When the World Misaligns with the Practice

In the yoga world, many of us are naturally sensitive. We feel tension, noise, dissonance — not just in ourselves, but in the world. And the more sensitive we become, the more we pick up on the subtle violence of modern life: the speed, the noise, the screens, the mental clutter, the chronic stress.

Yoga opens us. But it also makes us more vulnerable to everything that isn’t aligned with peace. When the outer world doesn’t match the inner work, the practice starts to hurt — it brings awareness to all that is wrong, without giving us the tools to change it.

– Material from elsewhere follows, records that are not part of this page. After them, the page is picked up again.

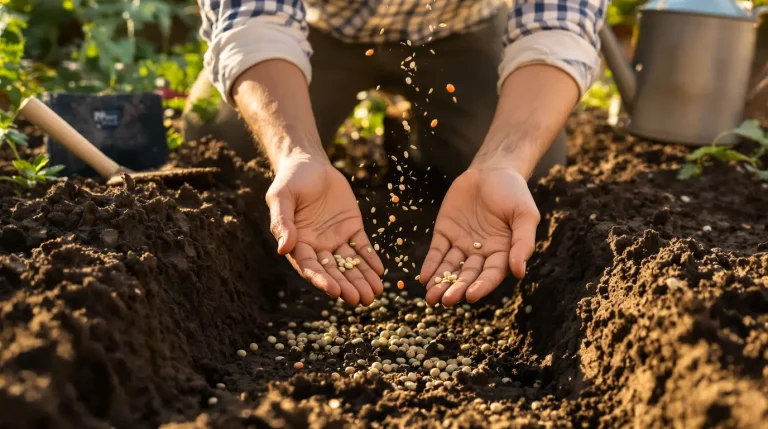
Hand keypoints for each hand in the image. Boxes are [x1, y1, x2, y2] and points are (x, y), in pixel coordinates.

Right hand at [267, 157, 383, 304]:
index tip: (335, 291)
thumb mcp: (281, 197)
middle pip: (333, 271)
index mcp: (297, 243)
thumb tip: (283, 249)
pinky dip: (371, 260)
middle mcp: (317, 246)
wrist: (310, 163)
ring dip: (362, 279)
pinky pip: (363, 247)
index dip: (322, 280)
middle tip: (360, 299)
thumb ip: (282, 222)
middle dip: (347, 286)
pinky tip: (380, 272)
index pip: (310, 267)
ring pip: (350, 264)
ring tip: (375, 294)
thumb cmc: (290, 180)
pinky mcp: (352, 229)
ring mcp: (335, 239)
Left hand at [419, 168, 539, 305]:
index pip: (491, 274)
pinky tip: (424, 278)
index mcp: (503, 253)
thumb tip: (519, 272)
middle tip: (444, 301)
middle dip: (456, 288)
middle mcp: (481, 253)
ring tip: (430, 297)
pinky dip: (430, 265)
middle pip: (467, 275)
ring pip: (450, 268)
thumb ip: (522, 243)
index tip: (471, 296)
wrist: (492, 169)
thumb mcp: (525, 215)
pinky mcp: (445, 233)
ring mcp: (462, 244)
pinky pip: (436, 252)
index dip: (482, 286)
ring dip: (440, 283)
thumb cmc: (514, 192)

Living Yoga Here... and There

I’ve felt this tension most clearly between two different worlds. In France, even with deep sincerity and effort, I often feel like I’m swimming against the current. I have to explain my lifestyle, face judgmental stares, pay high prices for healthy food, and search for silence like it’s a rare treasure. The culture around me moves in the opposite direction of my values, and that creates constant exhaustion.

In India, in the Himalayan foothills, everything naturally aligns. The quiet is there. The food is simple. Slowness is allowed. I breathe easier. I think more clearly. Even my work flows more peacefully. It’s not magic — it’s coherence.

When Yoga Becomes Another Mental Load

In a misaligned world, yoga can turn into yet another pressure. We push through routines, even when we’re exhausted. We try to stay calm, even when the world is overwhelming. We force ourselves to meditate, even when our minds are saturated.

The risk is that the practice becomes a silent performance, and we end up blaming ourselves for not feeling peaceful — even when the environment makes peace nearly impossible.

It’s Not You That Needs Fixing

If you recognize yourself in this struggle, I want to say this clearly: you are not broken — the world is often simply incoherent. Our sensitivity is not a weakness — it’s a compass. And our practices deserve better than a hostile setting. They deserve to be supported, honored, protected.

Planting Another Possibility

I don’t have a miracle solution. I keep adjusting, adapting, bending, rebuilding. But one thing is clear to me: our sincere efforts deserve an environment that nurtures them. Calm doesn’t grow on asphalt — but it can sprout in the cracks, where a little light and soil remain.

Even in this harsh world, the yoga we live is a seed of a different future. By cultivating peace against all odds, we are quietly preparing the ground for a more gentle, more coherent way of living. That seed is looking for a home. It’s up to all of us to make room for it — not just for ourselves, but for each other.